According to a new research briefed at the American Heart Association meeting, an anticlotting pill Xarelto casts same effect as warfarin in preventing stroke and blood clots in patients suffering from atrial fibrillation.
Those affected with atrial fibrillation have their heart rhythms irregular. The study undertook 7,111 patients on Xarelto and 7,125 patients on warfarin with average age 73. The participants were analyzed for an average of 19 months.
Those given Xarelto, 1.7% of them suffered from a stroke or a blood clot, as compared to the figure of 2.2% taking warfarin.
The regular intake of highly caffeinated energy drinks by college students could make them addicted to alcohol, as found by a new study.

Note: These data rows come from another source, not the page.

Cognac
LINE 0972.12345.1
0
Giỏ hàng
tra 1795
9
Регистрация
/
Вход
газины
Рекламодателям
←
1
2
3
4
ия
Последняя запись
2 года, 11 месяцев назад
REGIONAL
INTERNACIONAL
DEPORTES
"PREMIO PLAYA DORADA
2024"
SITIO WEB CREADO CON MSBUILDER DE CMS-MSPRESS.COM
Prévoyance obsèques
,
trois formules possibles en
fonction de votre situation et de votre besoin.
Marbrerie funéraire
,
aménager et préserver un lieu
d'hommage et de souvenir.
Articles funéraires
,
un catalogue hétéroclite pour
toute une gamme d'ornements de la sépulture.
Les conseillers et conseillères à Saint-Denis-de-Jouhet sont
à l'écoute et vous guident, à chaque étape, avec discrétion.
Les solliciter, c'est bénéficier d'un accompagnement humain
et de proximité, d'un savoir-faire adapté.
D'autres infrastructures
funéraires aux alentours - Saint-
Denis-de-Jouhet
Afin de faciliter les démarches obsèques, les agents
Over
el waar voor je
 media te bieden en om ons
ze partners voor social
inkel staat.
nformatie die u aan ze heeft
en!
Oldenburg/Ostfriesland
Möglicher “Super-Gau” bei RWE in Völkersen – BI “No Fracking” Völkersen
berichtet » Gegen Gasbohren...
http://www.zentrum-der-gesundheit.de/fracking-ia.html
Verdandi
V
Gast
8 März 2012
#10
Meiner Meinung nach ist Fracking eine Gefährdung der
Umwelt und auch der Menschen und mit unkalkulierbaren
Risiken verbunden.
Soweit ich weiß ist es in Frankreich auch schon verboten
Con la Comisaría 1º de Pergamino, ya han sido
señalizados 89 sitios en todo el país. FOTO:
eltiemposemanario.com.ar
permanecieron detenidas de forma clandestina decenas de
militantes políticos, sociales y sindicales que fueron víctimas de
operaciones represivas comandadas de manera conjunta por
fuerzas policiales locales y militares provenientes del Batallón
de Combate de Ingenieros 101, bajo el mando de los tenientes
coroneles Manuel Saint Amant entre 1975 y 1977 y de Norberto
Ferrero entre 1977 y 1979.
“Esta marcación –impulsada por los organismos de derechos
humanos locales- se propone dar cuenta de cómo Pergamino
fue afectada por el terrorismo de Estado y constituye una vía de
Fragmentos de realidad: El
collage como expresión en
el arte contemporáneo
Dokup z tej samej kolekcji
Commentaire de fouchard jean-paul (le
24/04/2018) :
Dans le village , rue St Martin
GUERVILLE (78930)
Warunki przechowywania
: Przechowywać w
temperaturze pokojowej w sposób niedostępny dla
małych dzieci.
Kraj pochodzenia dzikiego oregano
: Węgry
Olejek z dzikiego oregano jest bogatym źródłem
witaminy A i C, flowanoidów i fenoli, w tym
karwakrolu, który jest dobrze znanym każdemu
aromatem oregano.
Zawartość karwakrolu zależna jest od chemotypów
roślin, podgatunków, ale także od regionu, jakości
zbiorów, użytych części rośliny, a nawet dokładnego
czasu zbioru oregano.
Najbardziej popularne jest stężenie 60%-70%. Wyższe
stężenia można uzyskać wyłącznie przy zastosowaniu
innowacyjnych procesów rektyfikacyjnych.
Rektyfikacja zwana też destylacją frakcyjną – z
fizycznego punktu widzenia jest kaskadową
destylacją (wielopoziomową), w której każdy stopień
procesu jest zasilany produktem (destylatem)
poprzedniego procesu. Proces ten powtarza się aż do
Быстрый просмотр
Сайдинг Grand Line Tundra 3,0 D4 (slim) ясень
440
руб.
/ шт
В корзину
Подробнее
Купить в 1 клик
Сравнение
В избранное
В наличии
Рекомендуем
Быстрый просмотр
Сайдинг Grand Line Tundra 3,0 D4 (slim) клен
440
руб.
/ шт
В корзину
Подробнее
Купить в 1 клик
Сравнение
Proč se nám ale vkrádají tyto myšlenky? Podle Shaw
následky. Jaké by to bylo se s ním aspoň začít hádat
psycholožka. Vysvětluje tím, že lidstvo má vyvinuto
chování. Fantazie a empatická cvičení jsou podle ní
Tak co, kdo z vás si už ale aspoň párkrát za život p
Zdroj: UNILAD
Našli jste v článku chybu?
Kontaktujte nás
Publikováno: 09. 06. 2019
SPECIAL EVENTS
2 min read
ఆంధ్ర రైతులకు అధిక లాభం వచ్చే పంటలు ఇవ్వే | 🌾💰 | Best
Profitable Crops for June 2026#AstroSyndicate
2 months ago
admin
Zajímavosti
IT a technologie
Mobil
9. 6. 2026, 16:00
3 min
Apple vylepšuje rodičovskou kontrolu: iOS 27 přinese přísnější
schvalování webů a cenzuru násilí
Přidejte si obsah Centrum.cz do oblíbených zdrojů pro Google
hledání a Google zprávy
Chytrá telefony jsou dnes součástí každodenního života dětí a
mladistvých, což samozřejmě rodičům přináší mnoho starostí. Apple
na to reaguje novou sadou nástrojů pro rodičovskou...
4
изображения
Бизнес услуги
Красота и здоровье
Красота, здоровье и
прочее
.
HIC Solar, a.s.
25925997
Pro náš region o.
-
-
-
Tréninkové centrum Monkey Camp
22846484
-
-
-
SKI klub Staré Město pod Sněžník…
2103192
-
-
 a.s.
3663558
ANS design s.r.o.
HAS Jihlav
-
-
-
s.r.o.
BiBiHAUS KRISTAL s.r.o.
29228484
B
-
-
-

The study's author Amelia M. Arria, Director of the Center on Young Adult Health and Development in the department of family science at the University of Maryland School of Public Health suggests that those college students, who are accustomed to take energy drinks on weekly basis, they are more likely to be dependent on alcohol. This signals that the lovers of energy drinks possess an inability to cease alcohol usage despite of bearing harmful results.
A new research presented at the annual meeting of the American College of Allergy, Asthma, and Immunology has revealed that nearly half of the people find it difficult to visually recognize the nuts they are allergic to.
The study was led by Todd Hostetler, MD, of Ohio State University in Columbus. The findings are based on the experiment on 1,005 adults and children, who were shown a tray with 19 nuts and in different forms.
Scientists have reached the conclusion that the onset of Parkinson’s disease can be identified early by monitoring the speech patterns of people. The announcement, made on Wednesday, can help health authorities to conserve money and resources by diagnosing the disease early, if the finding holds true.
The study was teamwork of scientists from Britain and the United States, in which speech recordings of 42 people were examined to understand the symptoms of Parkinson’s. Following the examination of recordings, scientists made an algorithm to ascertain the severity of symptoms.
Apart from damaging the lungs of people world over, a new study has reached the conclusion that smoking during pregnancy can result in children having a criminal bent later on in life. The research has appeared in the publication, Journal of Epidemiology and Community Health.
The study also found that women, who smoked more than a pack of cigarettes everyday, were more likely to have children, who were arrested in their adulthood. It was also concluded that the likelihood of getting arrested during adulthood among children whose mothers smoked during pregnancy increased by 30%.